◆ Texte fourni ◆
Le plateau de Moab et l’Arnon (Wadi al-Mawjib) qui a souvent servi de frontière : il a ainsi séparé les Moabites des Amorrites, puis, après l’installation des Hébreux, Moab des tribus israélites de Ruben et de Gad. Image © F. Higer.
Une mention probable de l’expression « maison de David »
L’expression « maison de David » doit probablement être lue dans la partie inférieure abîmée de la stèle de Mesha 4. En effet, à la fin de la ligne 31, on lit BT[D]WD et, d’après le contexte, cette expression désigne le royaume de Juda qui contrôlait la ville de Horonayim et une partie du territoire situé au sud-est de la mer Morte. L’expression BTDWD signifie que David était le fondateur de la dynastie régnant à Jérusalem, ce qui est tout à fait conforme à la tradition historiographique de la Bible.
La stèle de Mesha comporte l’une des rares mentions archéologiques du Tétragramme sacré (YHWH).
4. Hypothèse du professeur André Lemaire, directeur d’études à l’École pratique des hautes études, section des sciences historiques et philologiques.
Une nouvelle hypothèse et la réponse
À l’occasion du 150e anniversaire de la stèle de Mésha, cette dernière a été l’objet d’une restauration accompagnée de nouveaux clichés des fragments et de l’estampage rétroéclairé à très haute résolution.
S’appuyant sur ce dernier cliché, dans le dernier numéro de la revue Tel-Aviv, Nadav Naaman, Israël Finkelstein et Thomas Römer réfutent la lecture de la ligne 31 (très abîmée) proposée par André Lemaire, directeur de recherche à l’École Pratique des Hautes Études (EPHE), à savoir celle de l’expression BT [D]WD, Beit David qui, prise dans son sens dynastique signifie «maison de David».
Selon les trois spécialistes, il faudrait plutôt lire/restituer «Ba[laq]», nom du roi de Moab qui dans le livre des Nombres commande au prophète Balaam de maudire Israël (Nombres 22-24). Selon eux, la lecture/restitution Ba[laq] serait plus conforme au nouveau cliché.

◆ Consigne 1 ◆
D'après le texte sur la stèle de Mesha, quelle lecture de la ligne 31 Nadav Naaman, Israël Finkelstein et Thomas Römer proposent-ils à la place de « maison de David » ?
◆ Consigne 2 ◆
Recopiez fidèlement le passage du texte sur la stèle de Mesha, de « S’appuyant sur ce » jusqu'à « au nouveau cliché. ».

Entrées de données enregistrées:
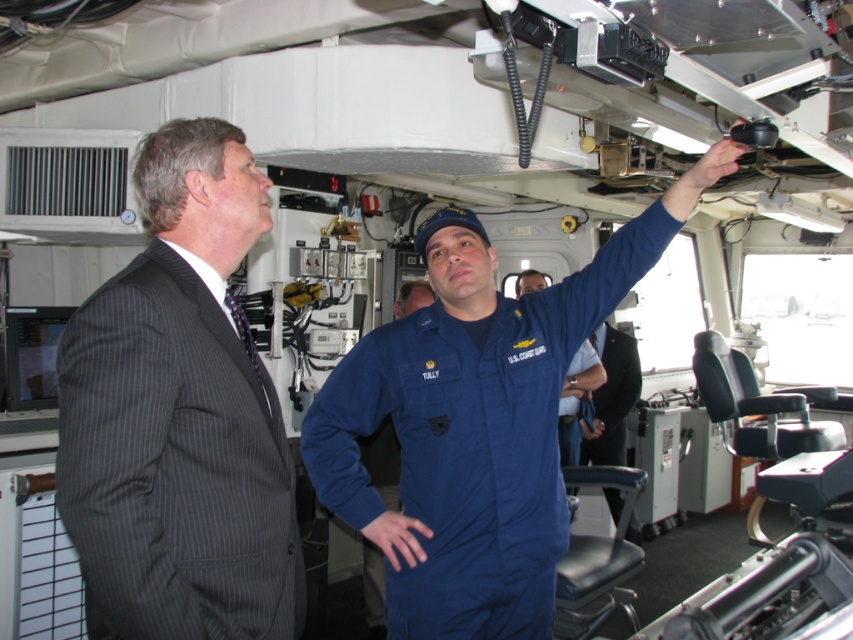
You are a photographer positioned at the back of the room. You want to take a photo of both the dark gray pinstripe suit at left and the blue uniform at center. Which person should you focus on first to ensure both are in focus?

You should focus on the dark gray pinstripe suit at left first since it is closer to you than the blue uniform at center, ensuring both will be in focus when you adjust the camera accordingly.

You are a photographer trying to capture a group photo of the dark gray pinstripe suit at left and the blue uniform at center. Based on their heights, which person should stand in the front row to ensure both are visible in the photo?

The dark gray pinstripe suit at left has a lesser height compared to blue uniform at center, so the dark gray pinstripe suit at left should stand in the front row to ensure both are visible in the photo.

You are a guest on a naval vessel and see the dark gray pinstripe suit at left and the blue uniform at center. Which person is standing to the right of the other?

The blue uniform at center is standing to the right of the dark gray pinstripe suit at left.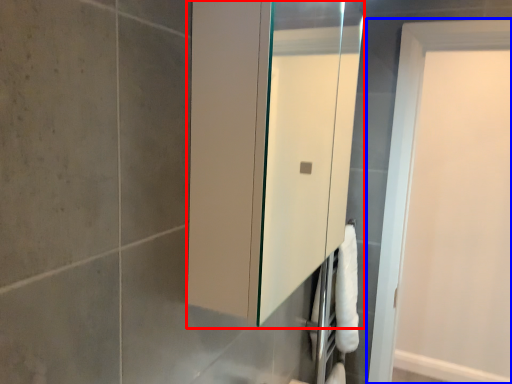
Question: Which point is further to the camera, medicine cabinet (highlighted by a red box) or door (highlighted by a blue box)?

Choices:
 (A) medicine cabinet
 (B) door

Answer: (B)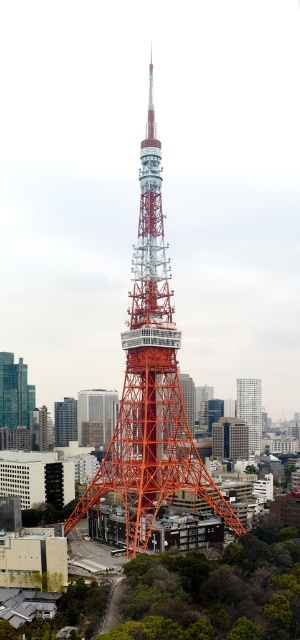
Question: Which point is farther to the camera?

Choices:
 (A) (261, 388)
 (B) (174, 458)

Answer: (A)

Question: Is orange metallic tower at center to the left of white glass building at center-right from the viewer's perspective?

Choices:
 (A) no
 (B) yes

Answer: (B)

Question: Which point appears farthest from the camera in this image?

Choices:
 (A) (243, 417)
 (B) (150, 388)

Answer: (A)

Question: Can you confirm if orange metallic tower at center is positioned below white glass building at center-right?

Choices:
 (A) no
 (B) yes

Answer: (A)

Question: Can you confirm if orange metallic tower at center is bigger than white glass building at center-right?

Choices:
 (A) yes
 (B) no

Answer: (A)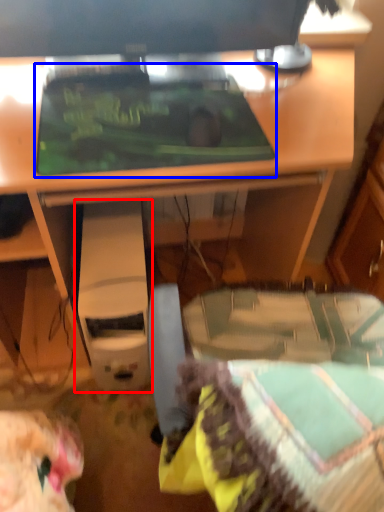
Question: Which of the following is the farthest to the observer, computer (highlighted by a red box) or crt screen (highlighted by a blue box)?

Choices:
 (A) computer
 (B) crt screen

Answer: (A)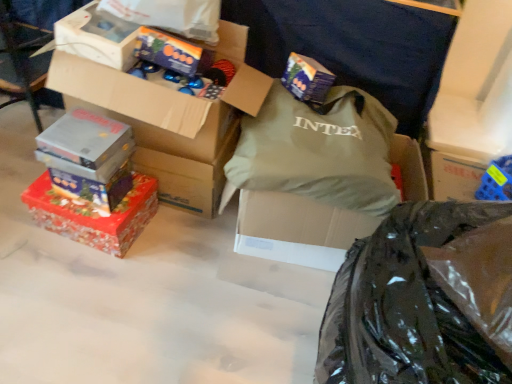
Question: Can you confirm if matte green pillow at center, which is the first box in right-to-left order, is smaller than black glossy plastic bag at lower right?

Choices:
 (A) no
 (B) yes

Answer: (B)

Question: From a real-world perspective, is matte green pillow at center, which is the first box in right-to-left order, located higher than black glossy plastic bag at lower right?

Choices:
 (A) yes
 (B) no

Answer: (B)

Question: Is matte green pillow at center, acting as the 7th box starting from the left, in contact with black glossy plastic bag at lower right?

Choices:
 (A) yes
 (B) no

Answer: (B)

Question: Is matte green pillow at center, which is the first box in right-to-left order, surrounding black glossy plastic bag at lower right?

Choices:
 (A) no
 (B) yes

Answer: (A)

Question: Does matte green pillow at center, which is the first box in right-to-left order, come in front of black glossy plastic bag at lower right?

Choices:
 (A) yes
 (B) no

Answer: (B)

Question: From a real-world perspective, is matte green pillow at center, acting as the 7th box starting from the left, under black glossy plastic bag at lower right?

Choices:
 (A) no
 (B) yes

Answer: (B)

Question: Considering the relative positions of shiny red wrapping paper at lower left, the 1th box when ordered from left to right, and metallic silver box at left, which appears as the 6th box when viewed from the right, in the image provided, is shiny red wrapping paper at lower left, the 1th box when ordered from left to right, behind metallic silver box at left, which appears as the 6th box when viewed from the right,?

Choices:
 (A) no
 (B) yes

Answer: (B)

Question: Is shiny red wrapping paper at lower left, placed as the seventh box when sorted from right to left, located outside metallic silver box at left, which appears as the 6th box when viewed from the right?

Choices:
 (A) no
 (B) yes

Answer: (B)

Question: From a real-world perspective, is shiny red wrapping paper at lower left, the 1th box when ordered from left to right, over metallic silver box at left, the second box positioned from the left?

Choices:
 (A) no
 (B) yes

Answer: (A)

Question: Considering the relative sizes of shiny red wrapping paper at lower left, placed as the seventh box when sorted from right to left, and metallic silver box at left, which appears as the 6th box when viewed from the right, in the image provided, is shiny red wrapping paper at lower left, placed as the seventh box when sorted from right to left, shorter than metallic silver box at left, which appears as the 6th box when viewed from the right,?

Choices:
 (A) no
 (B) yes

Answer: (A)

Question: Can you confirm if shiny red wrapping paper at lower left, placed as the seventh box when sorted from right to left, is taller than metallic silver box at left, the second box positioned from the left?

Choices:
 (A) yes
 (B) no

Answer: (A)

Question: Is shiny red wrapping paper at lower left, the 1th box when ordered from left to right, not close to metallic silver box at left, which appears as the 6th box when viewed from the right?

Choices:
 (A) no
 (B) yes

Answer: (A)

Question: Is shiny metallic box at upper center, positioned as the 2th box in right-to-left order, surrounded by green fabric bag at center?

Choices:
 (A) yes
 (B) no

Answer: (B)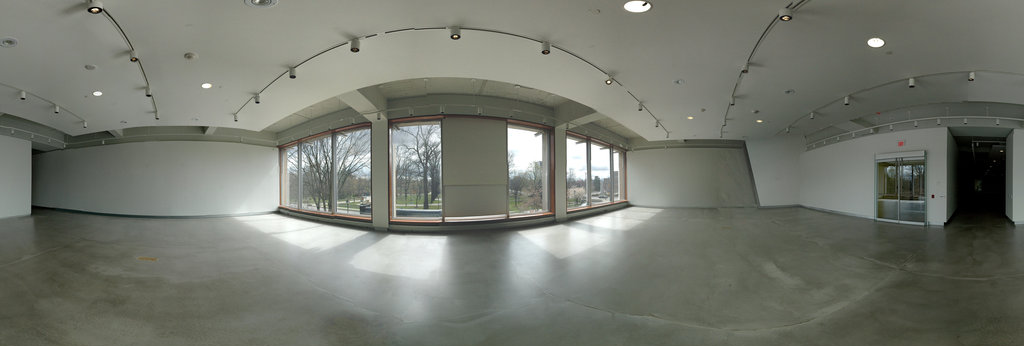
The height and width of the screenshot is (346, 1024). What are the coordinates of `floor inside hallway` in the screenshot? It's located at (979, 219).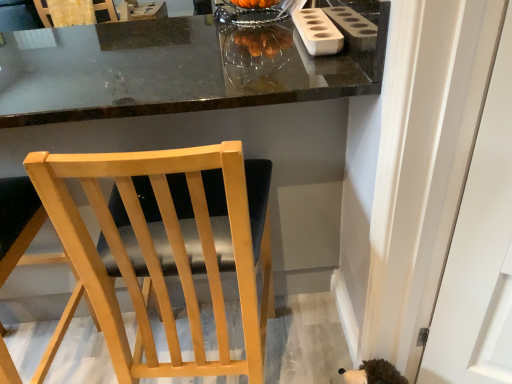
Question: Can you confirm if matte black table at center is thinner than white matte holder at upper right?

Choices:
 (A) no
 (B) yes

Answer: (A)

Question: From a real-world perspective, does matte black table at center sit lower than white matte holder at upper right?

Choices:
 (A) yes
 (B) no

Answer: (A)

Question: Is matte black table at center in front of white matte holder at upper right?

Choices:
 (A) yes
 (B) no

Answer: (A)

Question: From the image's perspective, would you say matte black table at center is shown under white matte holder at upper right?

Choices:
 (A) yes
 (B) no

Answer: (A)

Question: Is matte black table at center at the right side of white matte holder at upper right?

Choices:
 (A) yes
 (B) no

Answer: (B)

Question: Is matte black table at center turned away from white matte holder at upper right?

Choices:
 (A) no
 (B) yes

Answer: (A)

Question: Does matte black table at center have a greater height compared to wooden chair at upper left, which is the third chair from bottom to top?

Choices:
 (A) no
 (B) yes

Answer: (B)

Question: Is wooden chair at upper left, the first chair positioned from the back, inside matte black table at center?

Choices:
 (A) no
 (B) yes

Answer: (A)

Question: Is matte black table at center smaller than wooden chair at upper left, the first chair positioned from the back?

Choices:
 (A) yes
 (B) no

Answer: (B)

Question: Is matte black table at center next to wooden chair at upper left, the first chair positioned from the back, and touching it?

Choices:
 (A) yes
 (B) no

Answer: (B)

Question: Is wooden chair at upper left, the 1th chair viewed from the left, at the back of matte black table at center?

Choices:
 (A) no
 (B) yes

Answer: (A)

Question: From the image's perspective, is matte black table at center under wooden chair at upper left, the 1th chair viewed from the left?

Choices:
 (A) yes
 (B) no

Answer: (A)

Question: Is white matte holder at upper right bigger than matte black table at center?

Choices:
 (A) yes
 (B) no

Answer: (B)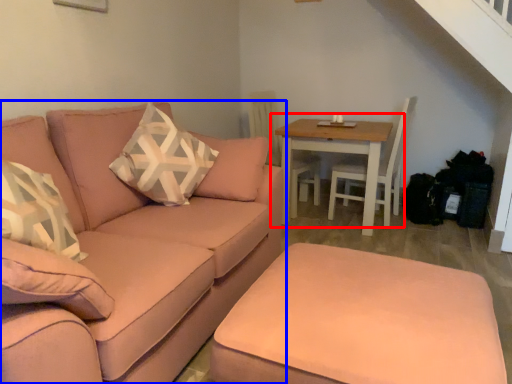
Question: Which point is closer to the camera, table (highlighted by a red box) or studio couch (highlighted by a blue box)?

Choices:
 (A) table
 (B) studio couch

Answer: (B)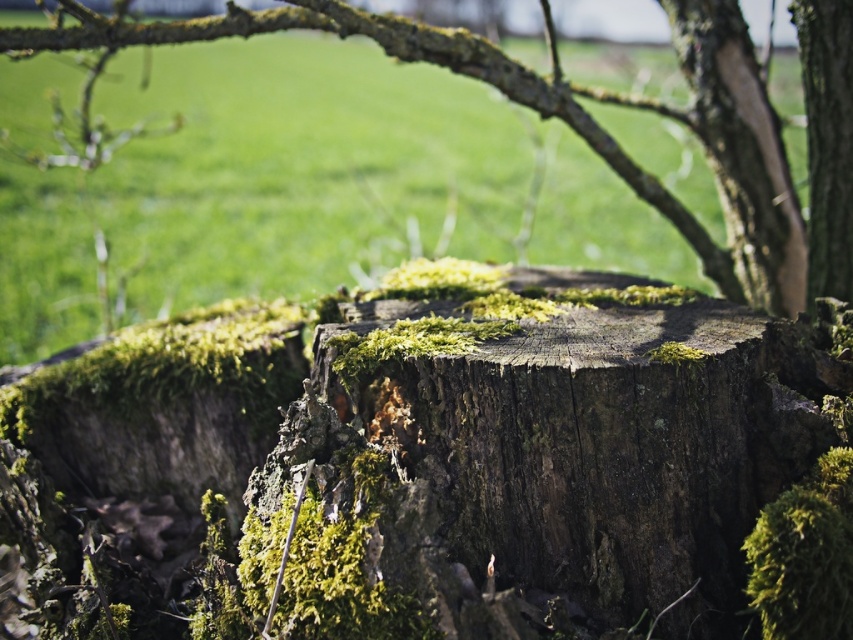
Is green mossy wood at center shorter than smooth bark tree trunk at upper right?

Correct, green mossy wood at center is not as tall as smooth bark tree trunk at upper right.

Between green mossy wood at center and smooth bark tree trunk at upper right, which one has less height?

Standing shorter between the two is green mossy wood at center.

Is point (695, 40) positioned behind point (750, 45)?

That is True.

Locate an element on the screen. This screenshot has height=640, width=853. green mossy wood at center is located at coordinates (630, 106).

Who is more distant from viewer, (733, 33) or (807, 33)?

Point (733, 33)

Is green mossy wood at center thinner than smooth bark tree trunk at right?

Incorrect, green mossy wood at center's width is not less than smooth bark tree trunk at right's.

At what (x,y) coordinates should I click in order to perform the action: click on green mossy wood at center. Please return your answer as a coordinate pair (x, y). Looking at the image, I should click on (630, 106).

Where is `green mossy wood at center`? This screenshot has height=640, width=853. green mossy wood at center is located at coordinates (630, 106).

Does smooth bark tree trunk at upper right come in front of smooth bark tree trunk at right?

No, smooth bark tree trunk at upper right is further to the viewer.

Does smooth bark tree trunk at upper right appear over smooth bark tree trunk at right?

Correct, smooth bark tree trunk at upper right is located above smooth bark tree trunk at right.

Identify the location of smooth bark tree trunk at upper right. The width and height of the screenshot is (853, 640). (741, 150).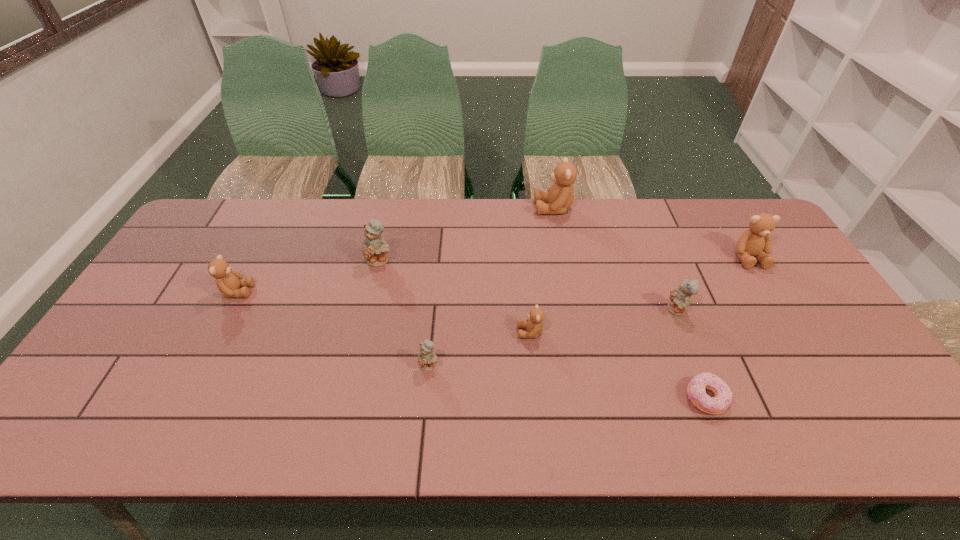
Identify the location of vacant area situated 0.170m on the face of the third smallest brown teddy bear. The width and height of the screenshot is (960, 540). (783, 314).

You are a GUI agent. You are given a task and a screenshot of the screen. Output one action in this format:
    pyautogui.click(x=<x>, y=<y>)
    Task: Click on the free spot located on the front-facing side of the second biggest blue teddy bear
    This screenshot has width=960, height=540.
    Given the screenshot: What is the action you would take?
    pyautogui.click(x=573, y=310)

This screenshot has width=960, height=540. In order to click on vacant position located on the front-facing side of the second biggest blue teddy bear in this screenshot , I will do `click(624, 310)`.

The width and height of the screenshot is (960, 540). Identify the location of free spot located on the front-facing side of the second biggest blue teddy bear. (544, 310).

Where is `free location located on the face of the leftmost object`? This screenshot has height=540, width=960. free location located on the face of the leftmost object is located at coordinates (356, 291).

What are the coordinates of `vacant area situated on the face of the fourth teddy bear from right to left` in the screenshot? It's located at (443, 333).

The width and height of the screenshot is (960, 540). What are the coordinates of `vacant space situated on the face of the fourth teddy bear from right to left` in the screenshot? It's located at (378, 333).

The width and height of the screenshot is (960, 540). What are the coordinates of `vacant space located on the face of the fourth teddy bear from right to left` in the screenshot? It's located at (412, 333).

Identify the location of blank space located on the front-facing side of the smallest blue teddy bear. coord(423,430).

At what (x,y) coordinates should I click in order to perform the action: click on vacant space situated 0.060m on the front of the shortest object. Please return your answer as a coordinate pair (x, y). This screenshot has height=540, width=960. Looking at the image, I should click on (723, 443).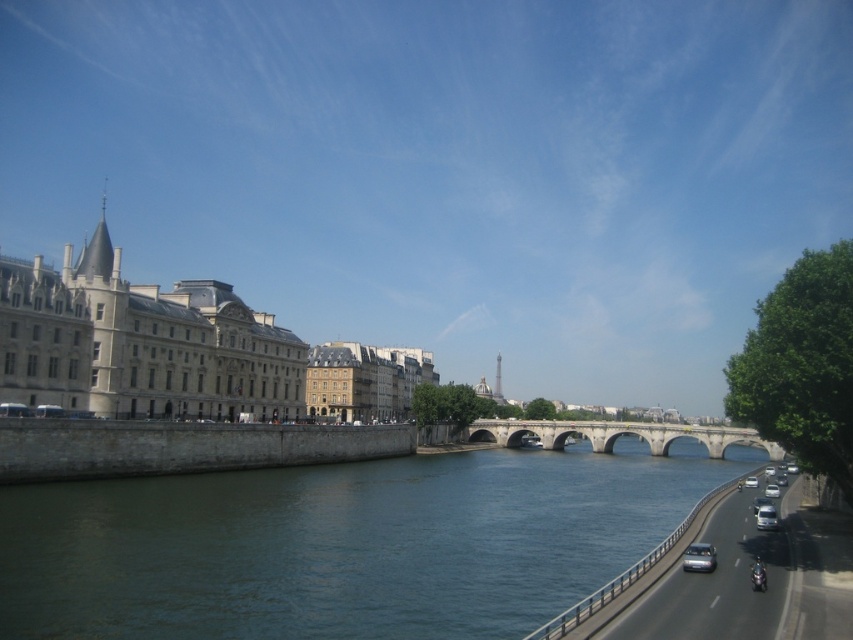
Which is in front, point (409, 461) or point (775, 460)?

Point (409, 461) is in front.

Which is in front, point (102, 573) or point (503, 422)?

Point (102, 573) is more forward.

Identify the location of greenish-blue water at center. (341, 545).

Consider the image. Is stone arch bridge at center smaller than satin silver car at right?

No, stone arch bridge at center is not smaller than satin silver car at right.

Is stone arch bridge at center positioned before satin silver car at right?

Answer: No, it is not.

Locate an element on the screen. The image size is (853, 640). stone arch bridge at center is located at coordinates (618, 435).

You are a GUI agent. You are given a task and a screenshot of the screen. Output one action in this format:
    pyautogui.click(x=<x>, y=<y>)
    Task: Click on the stone arch bridge at center
    The width and height of the screenshot is (853, 640).
    Given the screenshot: What is the action you would take?
    pyautogui.click(x=618, y=435)

Does point (514, 531) come behind point (772, 508)?

Yes, it is behind point (772, 508).

Looking at this image, is greenish-blue water at center thinner than silver metallic van at right?

No, greenish-blue water at center is not thinner than silver metallic van at right.

Between point (312, 477) and point (769, 525), which one is positioned behind?

Positioned behind is point (312, 477).

This screenshot has width=853, height=640. Find the location of `greenish-blue water at center`. greenish-blue water at center is located at coordinates (341, 545).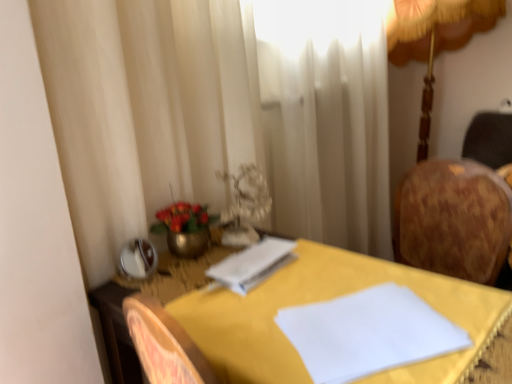
Question: From the image's perspective, is white paper at center on top of gold fabric lampshade at upper right?

Choices:
 (A) no
 (B) yes

Answer: (A)

Question: Does white paper at center appear on the left side of gold fabric lampshade at upper right?

Choices:
 (A) yes
 (B) no

Answer: (A)

Question: Considering the relative sizes of white paper at center and gold fabric lampshade at upper right in the image provided, is white paper at center thinner than gold fabric lampshade at upper right?

Choices:
 (A) yes
 (B) no

Answer: (A)

Question: Is white paper at center next to gold fabric lampshade at upper right and touching it?

Choices:
 (A) no
 (B) yes

Answer: (A)

Question: Are white paper at center and gold fabric lampshade at upper right far apart?

Choices:
 (A) no
 (B) yes

Answer: (B)

Question: Is white paper at center looking in the opposite direction of gold fabric lampshade at upper right?

Choices:
 (A) no
 (B) yes

Answer: (A)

◆ Réponse rédigée 1 ◆
Ils proposent de lire « Ba[laq] », le nom du roi de Moab.

◆ Réponse rédigée 2 ◆
S’appuyant sur ce dernier cliché, dans le dernier numéro de la revue Tel-Aviv, Nadav Naaman, Israël Finkelstein et Thomas Römer réfutent la lecture de la ligne 31 (très abîmée) proposée par André Lemaire, directeur de recherche à l’École Pratique des Hautes Études (EPHE), à savoir celle de l’expression BT [D]WD, Beit David qui, prise dans son sens dynastique signifie «maison de David».
Selon les trois spécialistes, il faudrait plutôt lire/restituer «Ba[laq]», nom du roi de Moab qui dans le livre des Nombres commande au prophète Balaam de maudire Israël (Nombres 22-24). Selon eux, la lecture/restitution Ba[laq] serait plus conforme au nouveau cliché.